Presently, the I.I.K.A. is led by Chairman J.C. Burris. The chairmanship was passed to Mr. Burris along with a 9th Dan ranking by Harold Long in February, 1988. Mr. Long announced his pending retirement and that Mr. Burris would assume his role of leadership in Isshin-ryu. In 1992, Mr. Long and Mr. Don Nagle united to announce both their retirements and to jointly appoint J.C. Burris of the I.I.K.A., along with Mr. Nagle’s students, Toby Cooling of the Order of Isshin-ryu and Joel Buchholtz of Nagle’s A.O.K.A., to cooperate with one another in leading these organizations as they joined together. In 1997, Mr. Long gave a 10th Dan ranking to Mr. Burris, along with a letter designating Mr. Burris to be his successor. Again, just before his death in 1998, Mr. Long affirmed his appointment of Mr. Burris with yet another rank certificate for Ju-Dan dated September 23, 1998. On this same date, just before his death, Mr. Long also signed a number of other diplomas of high rank: three other 10th Dans, three 9th Dans, as well as several Hanshi certificates and various other rank designations.
The I.I.K.A. is known by everyone in the Isshin-ryu world and regarded highly. The I.I.K.A. has awarded high rank certificates to many leaders in Isshin-ryu, among them Founder Harold Long, Don Nagle, Harold Mitchum, Toby Cooling, Phillip McElroy, Tommy True, Maurice Msarsa, and Chairman J.C. Burris. The I.I.K.A. was the premier Isshin-ryu Karate association for many years. Practically all of the early pioneers of Isshin-Ryu were once members.
The intent was to involve every Isshin-Ryu practitioner. Other early members were Cas Cox, Glen Webb, Dennis Fink, Allen Wheeler, Ronnie Barkoot, John Nichols, Albert Mady, Pete Mills, George Iberl, William Duessel, and far too many more to list. The American Okinawan Karate Association (A.O.K.A.) had split into factions, neither of which was very active at the time. Kichero Shimabuku was starting his new Isshin-ryu World Karate Association (I.W.K.A.). The I.I.K.A. set in motion the Isshin-ryu Hall of Fame in l979, which is no longer an I.I.K.A. activity, but which continues to be the single best effort to bring unity to the Isshin-ryu world.

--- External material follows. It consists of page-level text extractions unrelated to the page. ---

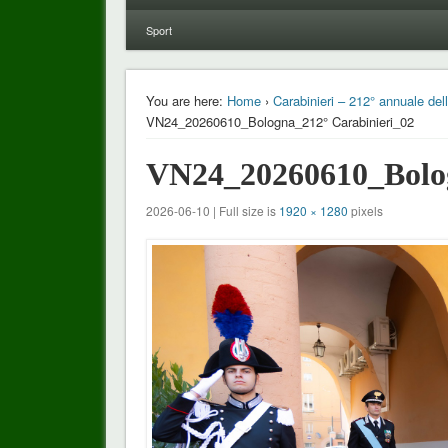
Sport
You are here:
Home
›
Carabinieri – 212° annuale del
VN24_20260610_Bologna_212° Carabinieri_02
VN24_20260610_Bolog
2026-06-10 | Full size is
1920 × 1280
pixels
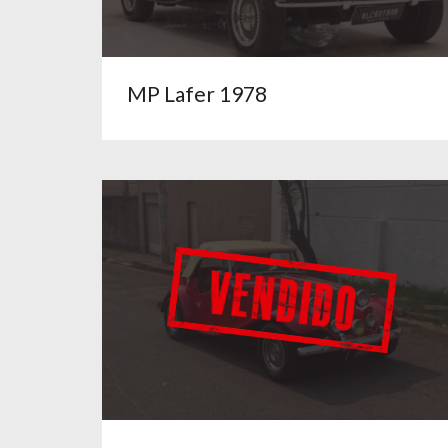
MP Lafer 1978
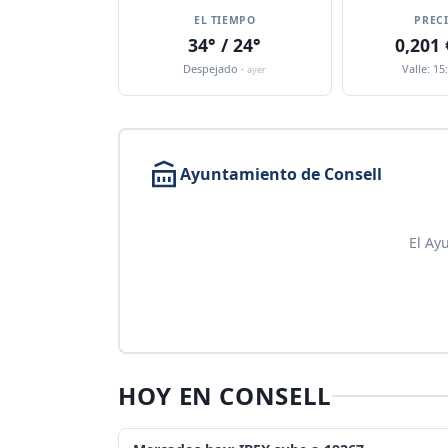
EL TIEMPO
PREC
34° / 24°
0,201
Despejado ·
Valle: 15
ayer
Ayuntamiento de Consell
El Ay
HOY EN CONSELL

The I.I.K.A. sanctioned the Harold Long book series and video series on Isshin-ryu. The board of directors is dedicated to maintaining the viability and integrity of the association and promoting good Isshin-ryu Karate within the association. New members who are bonafied practitioners of Isshin-ryu and who are willing to practice within the standards set out in the I.I.K.A. constitution are welcome.